Intersection

Why is Bilbo’s leading the smoking-law fight?

Free speech and ashtrays are worth fighting for

Aaron Thompson

Some of history’s greatest and worst revolutions have come out of the bar. From founding father Samuel Adams’ little tea party in Boston in the 1700s to Hitler’s unsuccessful Beer Hall Putsch in 1923, the bar has in many instances become the place where the flouting of overzealous authority is born.

Bilbo's photograph by Benjamen Purvis

So when local bar-and-grill chain Bilbo’s became the first target of the Nevada Clean Indoor Air Act and was forced to remove ashtrays and matches emblazoned with the Bilbo’s logo from bar tops, due to an injunction by District Judge Valerie Adair June 8, the neighborhood chain took up the fight.

“The basic reason we’re going through with the suit is because the law is unconstitutional,” says Bilbo’s attorney Bob Peccole.

According to Peccole, the injunction violates the bar’s First Amendment rights that apply toward methods of advertisement. The ashtrays and matchbooks, both of which have been removed due to the injunction, served as means for the bar to advertise its brand name, and are the focus of the pending civil suit filed by the Health District. In response, Bilbo’s filed a countersuit claiming that the injunction and the nonsmoking law not only violate free speech provisions, but also the bar’s due-process and equal-protection rights.

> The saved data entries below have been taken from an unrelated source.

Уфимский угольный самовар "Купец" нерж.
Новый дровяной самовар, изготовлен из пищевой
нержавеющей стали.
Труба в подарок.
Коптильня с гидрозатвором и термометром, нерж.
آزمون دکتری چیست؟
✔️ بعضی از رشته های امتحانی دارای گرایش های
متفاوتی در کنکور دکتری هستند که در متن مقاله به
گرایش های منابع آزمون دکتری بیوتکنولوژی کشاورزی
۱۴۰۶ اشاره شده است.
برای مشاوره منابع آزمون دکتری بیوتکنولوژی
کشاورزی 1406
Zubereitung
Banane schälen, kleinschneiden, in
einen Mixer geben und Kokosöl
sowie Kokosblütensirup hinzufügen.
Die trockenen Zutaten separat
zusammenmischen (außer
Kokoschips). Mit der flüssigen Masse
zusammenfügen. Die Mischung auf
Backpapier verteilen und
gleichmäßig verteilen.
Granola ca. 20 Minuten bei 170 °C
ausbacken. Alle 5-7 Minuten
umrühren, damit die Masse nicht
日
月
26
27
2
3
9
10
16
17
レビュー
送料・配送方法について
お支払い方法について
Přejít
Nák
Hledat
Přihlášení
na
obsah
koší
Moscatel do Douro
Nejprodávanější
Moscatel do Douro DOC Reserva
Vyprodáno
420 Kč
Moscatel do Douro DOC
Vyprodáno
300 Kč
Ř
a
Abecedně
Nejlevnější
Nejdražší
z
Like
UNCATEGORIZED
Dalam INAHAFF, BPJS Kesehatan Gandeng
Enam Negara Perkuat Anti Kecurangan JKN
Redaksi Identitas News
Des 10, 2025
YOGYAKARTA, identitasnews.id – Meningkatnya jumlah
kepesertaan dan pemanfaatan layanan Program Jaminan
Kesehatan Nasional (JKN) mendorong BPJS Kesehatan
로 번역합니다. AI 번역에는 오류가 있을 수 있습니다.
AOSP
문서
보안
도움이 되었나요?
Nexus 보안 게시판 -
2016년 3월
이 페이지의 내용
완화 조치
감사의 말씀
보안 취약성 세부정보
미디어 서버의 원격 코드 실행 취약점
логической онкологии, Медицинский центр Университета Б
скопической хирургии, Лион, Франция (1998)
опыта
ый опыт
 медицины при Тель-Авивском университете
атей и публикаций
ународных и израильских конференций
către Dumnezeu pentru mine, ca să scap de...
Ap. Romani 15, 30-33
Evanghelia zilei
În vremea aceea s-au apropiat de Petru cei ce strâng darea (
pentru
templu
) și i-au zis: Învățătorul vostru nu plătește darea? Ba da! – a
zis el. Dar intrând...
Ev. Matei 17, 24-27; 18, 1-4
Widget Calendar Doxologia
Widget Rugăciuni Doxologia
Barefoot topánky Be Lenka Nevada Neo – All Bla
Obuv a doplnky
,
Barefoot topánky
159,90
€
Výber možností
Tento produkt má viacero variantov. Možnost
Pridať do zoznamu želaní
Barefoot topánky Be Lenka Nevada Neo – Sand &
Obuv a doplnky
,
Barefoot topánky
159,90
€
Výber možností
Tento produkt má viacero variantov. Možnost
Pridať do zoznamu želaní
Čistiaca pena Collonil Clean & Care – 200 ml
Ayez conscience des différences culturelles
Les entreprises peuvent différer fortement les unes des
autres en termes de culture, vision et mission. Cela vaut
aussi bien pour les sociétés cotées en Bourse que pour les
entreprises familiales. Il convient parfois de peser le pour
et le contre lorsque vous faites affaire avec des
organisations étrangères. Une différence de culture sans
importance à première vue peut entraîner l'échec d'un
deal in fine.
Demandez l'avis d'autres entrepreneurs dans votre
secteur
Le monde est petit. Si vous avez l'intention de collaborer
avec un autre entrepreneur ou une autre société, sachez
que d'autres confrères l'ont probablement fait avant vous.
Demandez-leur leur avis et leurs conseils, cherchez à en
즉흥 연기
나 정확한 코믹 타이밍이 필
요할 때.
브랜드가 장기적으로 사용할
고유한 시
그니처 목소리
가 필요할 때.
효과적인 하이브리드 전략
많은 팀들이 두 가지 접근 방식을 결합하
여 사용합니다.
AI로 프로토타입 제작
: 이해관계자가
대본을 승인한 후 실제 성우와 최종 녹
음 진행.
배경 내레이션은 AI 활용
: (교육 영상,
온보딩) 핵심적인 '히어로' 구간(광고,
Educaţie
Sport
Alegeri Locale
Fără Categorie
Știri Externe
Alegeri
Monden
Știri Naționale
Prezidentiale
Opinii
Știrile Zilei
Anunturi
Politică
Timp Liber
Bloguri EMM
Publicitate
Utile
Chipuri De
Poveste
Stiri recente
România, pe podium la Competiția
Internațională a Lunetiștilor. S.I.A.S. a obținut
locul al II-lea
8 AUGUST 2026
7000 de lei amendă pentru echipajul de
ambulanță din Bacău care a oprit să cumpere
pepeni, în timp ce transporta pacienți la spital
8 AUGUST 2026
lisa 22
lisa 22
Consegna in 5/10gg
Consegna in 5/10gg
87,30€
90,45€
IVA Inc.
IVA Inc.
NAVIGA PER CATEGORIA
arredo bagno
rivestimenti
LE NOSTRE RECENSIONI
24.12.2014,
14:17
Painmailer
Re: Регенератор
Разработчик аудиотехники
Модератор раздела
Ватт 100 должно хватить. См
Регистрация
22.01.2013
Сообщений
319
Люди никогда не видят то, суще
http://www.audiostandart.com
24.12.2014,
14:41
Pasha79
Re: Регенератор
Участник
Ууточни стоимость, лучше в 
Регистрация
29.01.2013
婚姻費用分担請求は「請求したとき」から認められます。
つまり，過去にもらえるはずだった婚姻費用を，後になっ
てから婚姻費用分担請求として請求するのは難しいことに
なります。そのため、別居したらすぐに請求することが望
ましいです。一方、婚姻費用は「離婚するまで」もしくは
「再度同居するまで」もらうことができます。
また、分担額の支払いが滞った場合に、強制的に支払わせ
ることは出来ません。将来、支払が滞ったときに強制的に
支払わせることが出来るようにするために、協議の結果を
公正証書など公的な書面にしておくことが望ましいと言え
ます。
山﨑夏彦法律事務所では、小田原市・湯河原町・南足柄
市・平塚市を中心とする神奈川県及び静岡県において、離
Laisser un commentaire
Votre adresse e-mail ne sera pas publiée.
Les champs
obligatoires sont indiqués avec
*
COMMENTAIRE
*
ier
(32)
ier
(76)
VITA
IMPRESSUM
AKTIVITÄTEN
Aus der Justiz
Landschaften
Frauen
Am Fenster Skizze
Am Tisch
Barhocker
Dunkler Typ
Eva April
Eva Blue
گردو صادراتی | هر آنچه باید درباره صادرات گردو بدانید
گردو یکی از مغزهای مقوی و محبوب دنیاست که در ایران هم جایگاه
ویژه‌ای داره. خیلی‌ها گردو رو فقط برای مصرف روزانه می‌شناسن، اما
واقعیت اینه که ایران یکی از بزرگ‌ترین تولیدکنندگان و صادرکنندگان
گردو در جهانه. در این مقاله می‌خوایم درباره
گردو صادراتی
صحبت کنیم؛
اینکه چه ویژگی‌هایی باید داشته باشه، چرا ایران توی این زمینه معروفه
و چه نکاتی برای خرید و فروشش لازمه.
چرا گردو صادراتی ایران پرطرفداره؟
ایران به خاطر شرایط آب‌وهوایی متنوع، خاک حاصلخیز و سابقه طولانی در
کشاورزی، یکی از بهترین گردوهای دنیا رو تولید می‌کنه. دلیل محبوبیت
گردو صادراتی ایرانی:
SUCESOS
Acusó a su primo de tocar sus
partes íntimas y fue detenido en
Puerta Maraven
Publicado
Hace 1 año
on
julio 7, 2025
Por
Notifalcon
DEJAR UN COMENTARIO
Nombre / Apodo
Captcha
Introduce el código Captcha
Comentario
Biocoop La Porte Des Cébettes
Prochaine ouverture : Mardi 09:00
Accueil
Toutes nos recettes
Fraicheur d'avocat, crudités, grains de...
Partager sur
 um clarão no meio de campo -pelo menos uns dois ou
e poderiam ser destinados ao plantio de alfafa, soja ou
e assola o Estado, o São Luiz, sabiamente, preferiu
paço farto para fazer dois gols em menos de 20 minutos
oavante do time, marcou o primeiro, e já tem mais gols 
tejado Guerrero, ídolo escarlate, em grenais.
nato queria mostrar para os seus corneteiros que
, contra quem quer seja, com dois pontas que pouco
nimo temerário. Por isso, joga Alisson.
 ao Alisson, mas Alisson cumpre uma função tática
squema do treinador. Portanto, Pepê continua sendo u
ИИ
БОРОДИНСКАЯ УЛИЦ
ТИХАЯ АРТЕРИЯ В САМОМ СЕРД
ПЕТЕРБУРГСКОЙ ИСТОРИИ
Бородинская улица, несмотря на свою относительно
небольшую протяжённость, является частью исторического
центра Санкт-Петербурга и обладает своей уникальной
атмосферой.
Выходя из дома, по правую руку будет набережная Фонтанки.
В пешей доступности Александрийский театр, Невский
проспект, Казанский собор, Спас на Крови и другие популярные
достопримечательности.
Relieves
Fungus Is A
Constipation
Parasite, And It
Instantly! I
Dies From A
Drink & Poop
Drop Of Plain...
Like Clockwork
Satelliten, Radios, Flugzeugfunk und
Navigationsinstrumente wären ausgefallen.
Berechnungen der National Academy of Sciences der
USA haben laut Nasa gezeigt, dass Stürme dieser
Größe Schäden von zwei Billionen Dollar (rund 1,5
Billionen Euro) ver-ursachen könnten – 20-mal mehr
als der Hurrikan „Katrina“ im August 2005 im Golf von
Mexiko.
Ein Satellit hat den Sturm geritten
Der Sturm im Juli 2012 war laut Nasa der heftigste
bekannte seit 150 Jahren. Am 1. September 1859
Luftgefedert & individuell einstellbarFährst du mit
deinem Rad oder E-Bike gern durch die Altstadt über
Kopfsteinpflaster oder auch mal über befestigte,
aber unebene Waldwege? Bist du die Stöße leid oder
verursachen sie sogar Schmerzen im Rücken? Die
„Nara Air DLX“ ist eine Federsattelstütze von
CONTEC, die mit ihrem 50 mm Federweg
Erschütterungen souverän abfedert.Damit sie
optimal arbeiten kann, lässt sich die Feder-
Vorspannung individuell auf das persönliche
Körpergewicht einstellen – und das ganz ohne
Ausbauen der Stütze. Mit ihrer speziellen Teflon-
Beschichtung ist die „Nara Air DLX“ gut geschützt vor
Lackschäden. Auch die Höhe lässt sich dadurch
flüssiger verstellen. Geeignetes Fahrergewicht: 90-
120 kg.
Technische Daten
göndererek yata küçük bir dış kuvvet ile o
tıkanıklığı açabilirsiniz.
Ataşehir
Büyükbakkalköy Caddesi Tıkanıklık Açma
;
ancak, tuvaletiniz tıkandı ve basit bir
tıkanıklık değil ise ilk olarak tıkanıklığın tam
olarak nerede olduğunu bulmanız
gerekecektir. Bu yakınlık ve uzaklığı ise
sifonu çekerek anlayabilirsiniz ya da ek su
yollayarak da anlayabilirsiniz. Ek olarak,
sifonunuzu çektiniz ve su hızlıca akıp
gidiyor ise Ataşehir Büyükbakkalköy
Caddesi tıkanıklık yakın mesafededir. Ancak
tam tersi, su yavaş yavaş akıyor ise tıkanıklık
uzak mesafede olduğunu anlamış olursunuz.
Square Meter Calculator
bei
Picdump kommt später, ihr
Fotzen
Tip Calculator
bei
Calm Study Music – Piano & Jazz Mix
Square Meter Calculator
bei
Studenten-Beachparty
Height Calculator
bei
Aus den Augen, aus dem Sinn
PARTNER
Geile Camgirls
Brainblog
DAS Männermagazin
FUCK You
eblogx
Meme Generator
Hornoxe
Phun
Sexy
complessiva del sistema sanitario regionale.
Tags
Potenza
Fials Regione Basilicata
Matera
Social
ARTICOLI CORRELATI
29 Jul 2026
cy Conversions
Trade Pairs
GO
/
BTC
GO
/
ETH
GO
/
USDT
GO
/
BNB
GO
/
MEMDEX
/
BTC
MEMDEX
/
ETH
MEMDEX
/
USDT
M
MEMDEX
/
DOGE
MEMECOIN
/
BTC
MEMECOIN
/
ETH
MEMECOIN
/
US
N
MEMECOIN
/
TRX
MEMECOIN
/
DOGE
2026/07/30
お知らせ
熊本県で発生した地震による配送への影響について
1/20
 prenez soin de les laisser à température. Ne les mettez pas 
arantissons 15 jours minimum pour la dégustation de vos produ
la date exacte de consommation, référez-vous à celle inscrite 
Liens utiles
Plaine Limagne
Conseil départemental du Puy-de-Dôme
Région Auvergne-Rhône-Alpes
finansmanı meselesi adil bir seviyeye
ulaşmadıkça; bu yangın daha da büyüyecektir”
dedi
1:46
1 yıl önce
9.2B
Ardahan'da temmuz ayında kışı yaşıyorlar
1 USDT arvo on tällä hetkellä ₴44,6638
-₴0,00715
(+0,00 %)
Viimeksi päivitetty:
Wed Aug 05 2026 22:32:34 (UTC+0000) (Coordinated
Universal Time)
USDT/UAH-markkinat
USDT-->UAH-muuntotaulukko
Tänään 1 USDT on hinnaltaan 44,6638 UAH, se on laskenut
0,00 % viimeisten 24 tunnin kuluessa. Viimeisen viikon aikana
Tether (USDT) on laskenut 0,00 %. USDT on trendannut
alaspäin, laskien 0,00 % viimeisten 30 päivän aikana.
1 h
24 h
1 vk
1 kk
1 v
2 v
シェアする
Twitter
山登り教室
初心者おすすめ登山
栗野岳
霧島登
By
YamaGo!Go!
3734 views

“[The Clean Indoor Air Act] is a very poorly written law,” Peccole says. “If the courts apply the law as it is, it has to be stricken. It’s just a bad law for the public.”

And although Bilbo’s suit, and the pending Nevada Supreme Court case regarding the overall constitutionality of the Act, filed by the Nevada Tavern Owners Association, will be resolved in court, the fight, as it were, started in the bar. And will ultimately end there.